President Obama is offering to free public schools from many of the requirements of a controversial federal education law. But as states consider whether to take him up on it, they're realizing the offer comes with some costs.
On Friday, Obama said he would give states a pass on much of the 2002 No Child Left Behind (NCLB) law ? most notably the requirement that students make large annual gains on math and reading tests. He also would waive the requirement that virtually every student be "proficient" in the two subjects by 2014. Congress is due to reauthorize the law, but progress has stalled.
Critics of the law, including New York University education historian Diane Ravitch, say its steep improvement curve is nearly impossible to meet and time spent on test prep takes away from other subjects and narrows school curricula.

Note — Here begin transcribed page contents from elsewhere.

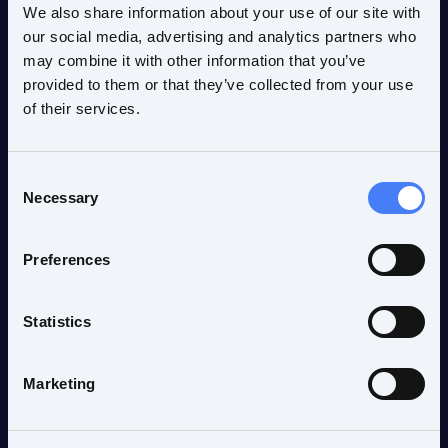
We also share information about your use of our site with
our social media, advertising and analytics partners who
may combine it with other information that you’ve
provided to them or that they’ve collected from your use
of their services.
Products & solutions
fMRI Acquisition
nordicComfortSolution
Consent
VisualSystem HD
Necessary
Selection
InroomViewing Device
nordicAktiva
Preferences
nordicBrainEx
Statistics
Company
Timeline
Marketing
Vision / Mission
Values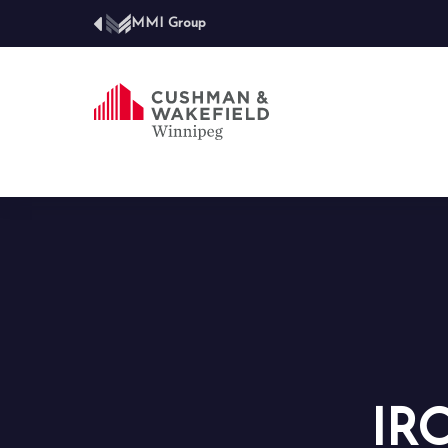
MMI Group
IR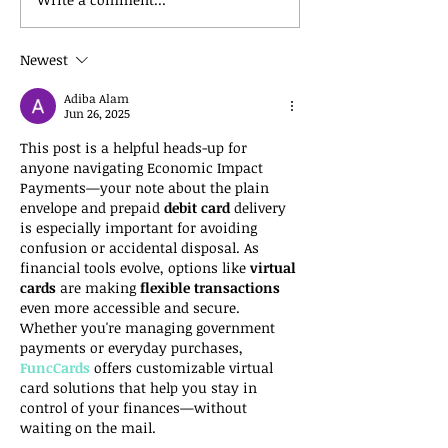
Newest
Adiba Alam
Jun 26, 2025
This post is a helpful heads-up for 
anyone navigating Economic Impact 
Payments—your note about the plain 
envelope and prepaid 
debit card
 delivery 
is especially important for avoiding 
confusion or accidental disposal. As 
financial tools evolve, options like 
virtual 
cards
 are making 
flexible transactions
even more accessible and secure. 
Whether you're managing government 
payments or everyday purchases, 
FuncCards
 offers customizable virtual 
card solutions that help you stay in 
control of your finances—without 
waiting on the mail.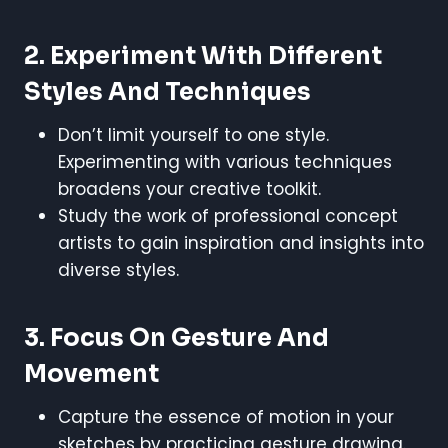
2. Experiment With Different
Styles And Techniques
Don’t limit yourself to one style.
Experimenting with various techniques
broadens your creative toolkit.
Study the work of professional concept
artists to gain inspiration and insights into
diverse styles.
3. Focus On Gesture And
Movement
Capture the essence of motion in your
sketches by practicing gesture drawing.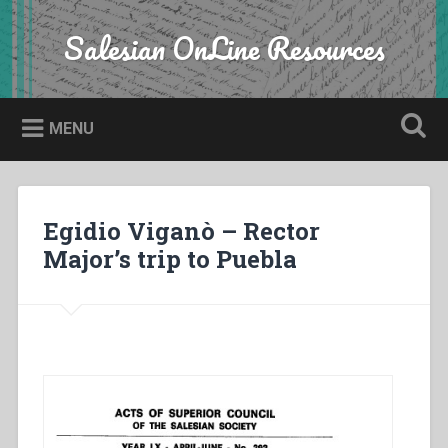
Skip
to
Salesian OnLine Resources
Search
content
MENU
Egidio Viganò – Rector
Major’s trip to Puebla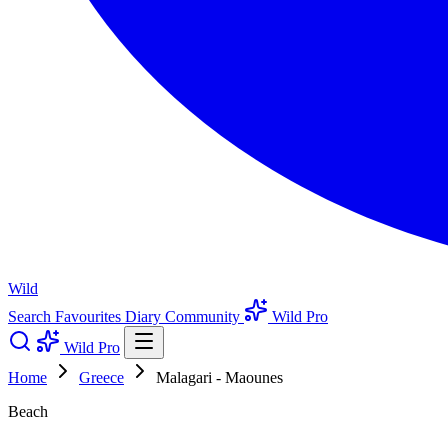
Wild
Search
Favourites
Diary
Community
Wild Pro
Wild Pro
Home
Greece
Malagari - Maounes
Beach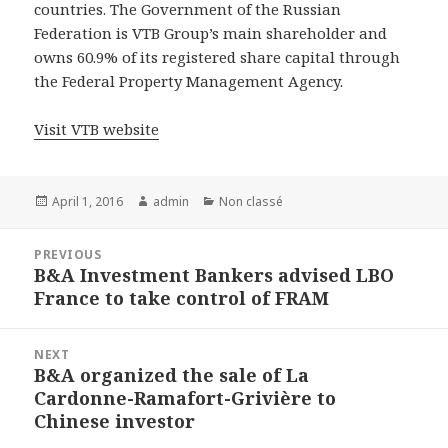
countries. The Government of the Russian
Federation is VTB Group’s main shareholder and
owns 60.9% of its registered share capital through
the Federal Property Management Agency.
Visit VTB website
Posted
Author
Categories
April 1, 2016
admin
Non classé
on
Post
PREVIOUS
navigation
B&A Investment Bankers advised LBO
Previous
France to take control of FRAM
post:
NEXT
B&A organized the sale of La
Next
Cardonne-Ramafort-Grivière to
post:
Chinese investor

Obama said he would waive the proficiency requirements in exchange for a promise that states adopt several reforms, including higher academic standards, a teacher evaluation system based on student test scores and a promise to intervene in the lowest-performing schools.
National Education Association President Dennis Van Roekel praised Obama's offer. "We needed to do this," he said, adding he hopes it'll help generate "common-sense measures" on school improvement from local districts.
Jack Jennings of the Center on Education Policy, a think tank, said the move will please teachers. Even though much of the law's structure would remain in place, he said, "some of the draconian nature of NCLB will be eliminated."
California State Superintendent of Public Instruction Tom Torlakson on Friday posted a message on his Facebook page saying the waiver "would appear to cost billions of dollars to fully implement, at a time when California and many other states remain in financial crisis."
Torlakson said he hoped Obama "is prepared to provide the funds necessary to implement these provisions, or provide greater flexibility to California, which already has a strong school accountability system in place."